Copy each line of the records below exactly, character for character.

=== Raw data ===
-*-*-

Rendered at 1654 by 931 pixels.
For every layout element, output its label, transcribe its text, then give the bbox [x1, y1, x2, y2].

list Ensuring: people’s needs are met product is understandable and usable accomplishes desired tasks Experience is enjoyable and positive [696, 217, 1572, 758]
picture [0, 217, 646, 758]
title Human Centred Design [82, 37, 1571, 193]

-*-*-

=== Expected answer ===
Rendered at 1654 by 931 pixels.
For every layout element, output its label, transcribe its text, then give the bbox [x1, y1, x2, y2].

list Ensuring: people’s needs are met product is understandable and usable accomplishes desired tasks Experience is enjoyable and positive [696, 217, 1572, 758]
picture [0, 217, 646, 758]
title Human Centred Design [82, 37, 1571, 193]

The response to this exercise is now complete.